PM Lessons No One Ever Tells You

When I started working in project management, I honestly thought the job was mostly about planning. You know timelines, tools, meetings, follow-ups. I believed if everything was planned properly, projects would run smoothly. That belief didn’t last long.

Real project management, especially in Nepal, teaches you very quickly that plans break, people misunderstand, and things rarely go exactly as expected. And strangely, no one talks much about this part.

So this blog is not about theory. It’s about the things you only learn after being stuck, stressed, blamed, and confused—and somehow still delivering the project.

1.Planning Is Important, But People Matter More

I’ve seen projects with excellent plans fail. I’ve also seen poorly planned projects succeed. The difference was never the tool or the document. It was always people.

In Nepal, communication gaps are very common. A client might say “okay” just to be polite. A developer might say “I’ll manage” even when they are already overloaded. Everyone means well, but assumptions create problems.

One thing I learned is this: If something is important, say it clearly and more than once. And if possible, write it down. It might feel awkward, but clarity saves relationships.

2.Clients Don’t Think Like Project Managers

This took me some time to accept. Clients don’t care whether you’re using Agile, Scrum, or any fancy workflow. They don’t care about sprint velocity or story points. What they care about is very simple:

“Will this work for me?”
“When will it be ready?”
“How much will it cost?”

Once I stopped explaining how we were working and started explaining what they would get, conversations became much easier. Sometimes we overcomplicate things when the client just wants a clear answer.

3.“Small Change” Is Never Really Small

If you’ve worked in Nepal, you’ve definitely heard this line:

“Yo ta sano change ho.”

At first, I used to agree without thinking much. After all, saying no felt uncomfortable. But small changes add up. They affect deadlines, energy, and focus. The problem is not the change itself—the problem is accepting it silently.

Now I’ve learned to pause and explain the impact. Not aggressively, not emotionally—just honestly. Most clients actually understand when things are explained properly. Silence causes more damage than disagreement.

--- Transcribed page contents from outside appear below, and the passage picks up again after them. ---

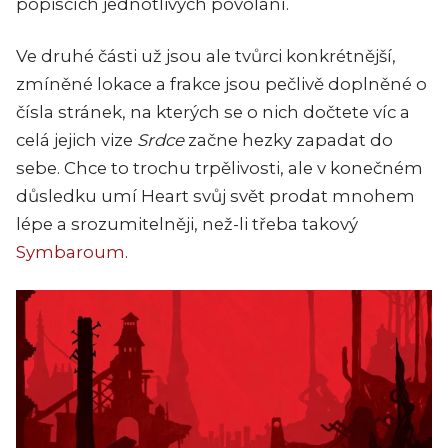
popiscích jednotlivých povolání.
Ve druhé části už jsou ale tvůrci konkrétnější,
zmíněné lokace a frakce jsou pečlivě doplněné o
čísla stránek, na kterých se o nich dočtete víc a
celá jejich vize
Srdce
začne hezky zapadat do
sebe. Chce to trochu trpělivosti, ale v konečném
důsledku umí
Heart
svůj svět prodat mnohem
lépe a srozumitelněji, než-li třeba takový
Symbaroum
.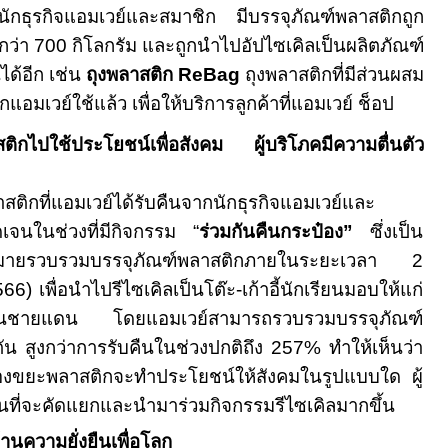
กนักธุรกิจแอมเวย์และสมาชิก
มีบรรจุภัณฑ์พลาสติกถูก
กว่า
700
กิโลกรัม และถูกนำไปอัปไซเคิลเป็นผลิตภัณฑ์
ได้อีก เช่น
ถุงพลาสติก
ReBag
ถุงพลาสติกที่มีส่วนผสม
กแอมเวย์ใช้แล้ว
เพื่อให้บริการลูกค้าที่แอมเวย์ ช็อป
าสติกไปใช้ประโยชน์เพื่อสังคม ผู้บริโภคมีความตื่นตัว
ติกที่แอมเวย์ได้รับคืนจากนักธุรกิจแอมเวย์และ
ัดเจนในช่วงที่มีกิจกรรม “
ร่วมกันคืนกระป๋อง”
ซึ่งเป็น
เป้าหมายรวบรวมบรรจุภัณฑ์พลาสติกภายในระยะเวลา
2
566
) เพื่อนำ
ไป
รีไซเคิลเป็นโต๊ะ-เก้าอี้นักเรียนมอบให้แก่
วนชายแดน โดยแอมเวย์สามารถรวบรวมบรรจุภัณฑ์
ตัน สูงกว่าการรับคืนในช่วงปกติถึง
257%
ทำให้เห็นว่า
างของขยะพลาสติกจะทำประโยชน์ให้สังคมในรูปแบบใด ผู้
อร้นที่จะคัดแยกและนำมาร่วมกิจกรรมรีไซเคิลมากขึ้น
นความยั่งยืนเพื่อโลก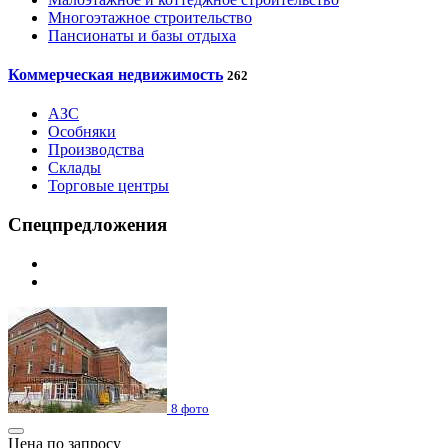
Многоэтажное строительство
Пансионаты и базы отдыха
Коммерческая недвижимость
262
АЗС
Особняки
Производства
Склады
Торговые центры
Спецпредложения
8 фото
Цена по запросу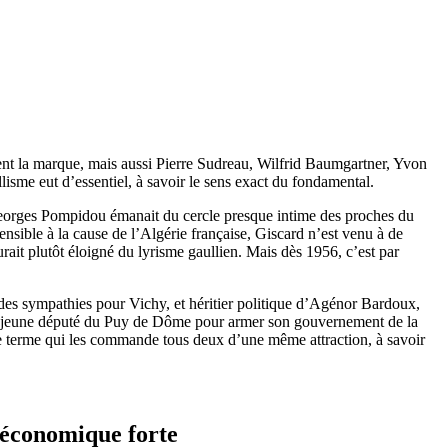
nt la marque, mais aussi Pierre Sudreau, Wilfrid Baumgartner, Yvon
llisme eut d’essentiel, à savoir le sens exact du fondamental.
 Georges Pompidou émanait du cercle presque intime des proches du
ensible à la cause de l’Algérie française, Giscard n’est venu à de
urait plutôt éloigné du lyrisme gaullien. Mais dès 1956, c’est par
 des sympathies pour Vichy, et héritier politique d’Agénor Bardoux,
s le jeune député du Puy de Dôme pour armer son gouvernement de la
me terme qui les commande tous deux d’une même attraction, à savoir
e économique forte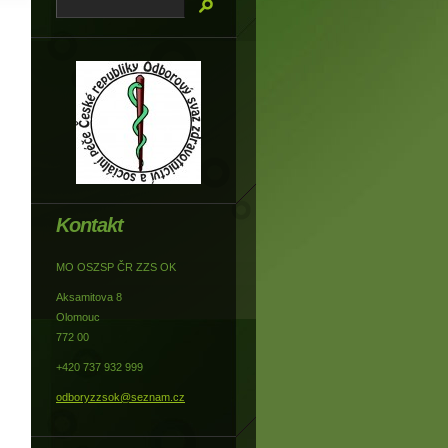
Kontakt
MO OSZSP ČR ZZS OK
Aksamitova 8
Olomouc
772 00
+420 737 932 999
odboryzzsok@seznam.cz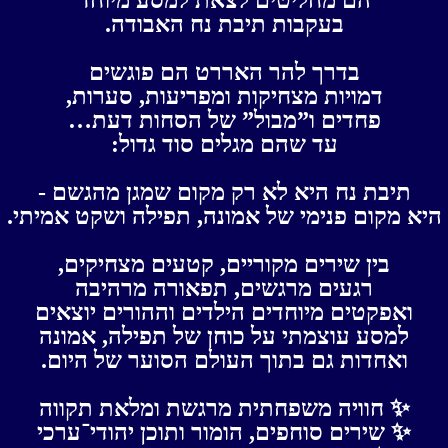
בעקבות תיבת נח האבודה.
בדרך להר האררט הם פוגשים
דמויות מצחיקות ומפריעות, סערות,
פחדים ו”מבול” של הסחות דעת…
עד שהם מגלים סוד גדול:
תיבת נח היא לא רק מקום שמגן מהגשם -
היא מקום פנימי של אמונה, תפילה ושקט אמיתי.
בין שירים מקוריים, קטעים מצחיקים,
רגעים מרגשים, תפאורה מרהיבה
ואפקטים מיוחדים הילדים וההורים יוצאים
למסע עוצמתי על כוחן של תפילה, אמונה
ואחדות גם בתוך העולם הסוער של היום.
✨ חוויה משפחתית מרגשת ומלאת תקווה
✨ שירים סוחפים, הומור ותוכן יהודי־ערכי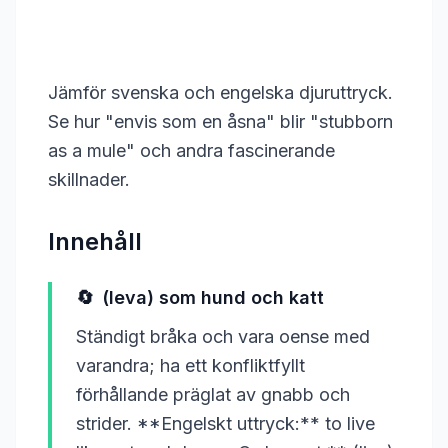
Jämför svenska och engelska djuruttryck.
Se hur "envis som en åsna" blir "stubborn
as a mule" och andra fascinerande
skillnader.
Innehåll
🔄
(leva) som hund och katt
Ständigt bråka och vara oense med
varandra; ha ett konfliktfyllt
förhållande präglat av gnabb och
strider. **Engelskt uttryck:** to live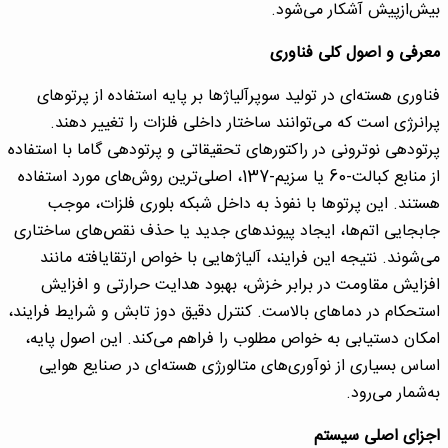
بیش‌ازپیش آشکار می‌شود.
معرفی و اصول کلی فناوری
فناوری هسته‌ای در تولید سوپرآلیاژها بر پایه استفاده از پرتوهای
پرانرژی است که می‌توانند ساختار داخلی فلزات را تغییر دهند.
پرتودهی نوترونی در راکتورهای تحقیقاتی و پرتودهی گاما با استفاده
از منابع کبالت-60 یا سزیم-137، اصلی‌ترین روش‌های مورد استفاده
هستند. این پرتوها با نفوذ به داخل شبکه بلوری فلزات، موجب
جابجایی اتم‌ها، ایجاد پیوندهای جدید یا حذف نقص‌های ساختاری
می‌شوند. نتیجه این فرایند، آلیاژهایی با خواص ارتقایافته مانند
افزایش مقاومت در برابر خزش، بهبود هدایت حرارتی و افزایش
استحکام در دماهای بالاست. کنترل دقیق دوز تابش و شرایط فرایند،
امکان دستیابی به خواص مطلوب را فراهم می‌کند. این اصول پایه،
اساس بسیاری از نوآوری‌های متالورژی هسته‌ای در صنایع هوایی
به‌شمار می‌رود.
اجزای اصلی سیستم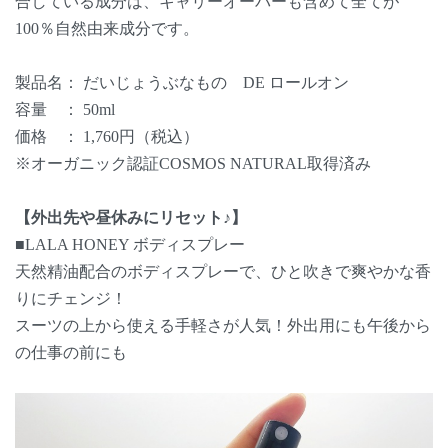
合している成分は、キャリーオーバーも含めて全てが
100％自然由来成分です。
製品名： だいじょうぶなもの DE ロールオン
容量 ： 50ml
価格 ： 1,760円（税込）
※オーガニック認証COSMOS NATURAL取得済み
【外出先や昼休みにリセット♪】
■LALA HONEY ボディスプレー
天然精油配合のボディスプレーで、ひと吹きで爽やかな香
りにチェンジ！
スーツの上から使える手軽さが人気！外出用にも午後から
の仕事の前にも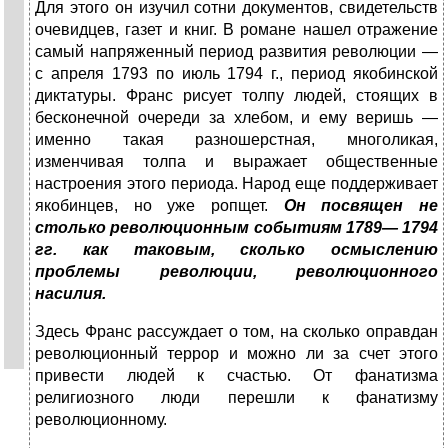
Для этого он изучил сотни документов, свидетельств
очевидцев, га­зет и книг. В романе нашел отражение
самый напряженный период развития революции —
с апреля 1793 по июль 1794 г., период якобинской
диктатуры. Франс рисует толпу людей, стоя­щих в
бесконечной очереди за хлебом, и ему веришь —
именно такая разношерстная, многоликая,
изменчивая толпа и выра­жает общественные
настроения этого периода. Народ еще под­держивает
якобинцев, но уже ропщет.
Он посвящен не
столько революционным событиям 1789— 1794
гг. как таковым, сколько осмыслению
проблемы революции, революци­онного
насилия.
Здесь Франс рассуждает о том, на сколько оправдан
революционный террор и можно ли за счет этого
привести людей к счастью. От фанатизма
религиозного люди перешли к фанатизму
революционному.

4.Managing the Team Is Emotionally Tiring

No one prepares you for this. As a project manager, you’re constantly balancing pressure from all sides. The team is tired. The client wants faster delivery. Management wants updates. And you’re somewhere in the middle trying to keep everyone calm.

In Nepal, teams are usually small. People do multiple roles. Burnout is real, even if no one openly talks about it. One thing I learned is that listening matters. Sometimes people don’t need solutions—they just need to be heard. At the same time, you still have to push work forward. It’s a difficult balance, and honestly, you don’t always get it right.

5.Meetings Are Useless Without Decisions

Early in my career, I thought more meetings meant better control.

I was wrong.

Too many meetings actually slow things down, especially when they end without clarity. If a meeting doesn’t answer “what happens next,” it probably shouldn’t exist. Now I focus less on discussion and more on decisions. Even small decisions make progress visible.

6.Writing Things Down Saves You Later

In Nepal, a lot of things are decided verbally—calls, quick chats, informal talks. Later, when problems appear, memories don’t match. I learned this lesson after facing unnecessary conflicts. Now I always follow up important discussions with a short message or email. Nothing fancy. Just a simple summary.

It doesn’t mean you don’t trust people.
It means you value clarity.

7.You’ll Be Blamed Even When It’s Not Your Fault

This is something no one warns you about. When a project goes wrong, the project manager often becomes the easy target. Sometimes it’s fair. Sometimes it’s not.

I’ve learned that taking responsibility doesn’t mean carrying everything alone. You have to speak up early, highlight risks, and be honest—even when the news is uncomfortable. That’s part of leadership.

8.Technical Understanding Helps More Than You Think

You don’t need to be a developer, but in Nepal’s IT environment, basic technical knowledge helps a lot. It helps you understand what’s realistic. It helps you ask better questions. It helps your team trust you more. Without it, you’re often guessing—and guessing is dangerous in project management.

9.You Learn More From Difficult Projects Than Successful Ones

The projects that go smoothly are nice—but they don’t teach much. The difficult ones stay with you. You remember what went wrong, what you could have handled better, and what you’ll never repeat again.

Growth doesn’t come from titles or certificates.
It comes from reflection.

Final Thoughts

Project management in Nepal is messy, emotional, and unpredictable. Some days you feel confident. Some days you question yourself.

That’s normal.

If you’re struggling, it doesn’t mean you’re bad at your job. It means you’re learning something that no one teaches properly. And slowly, project by project, you get better.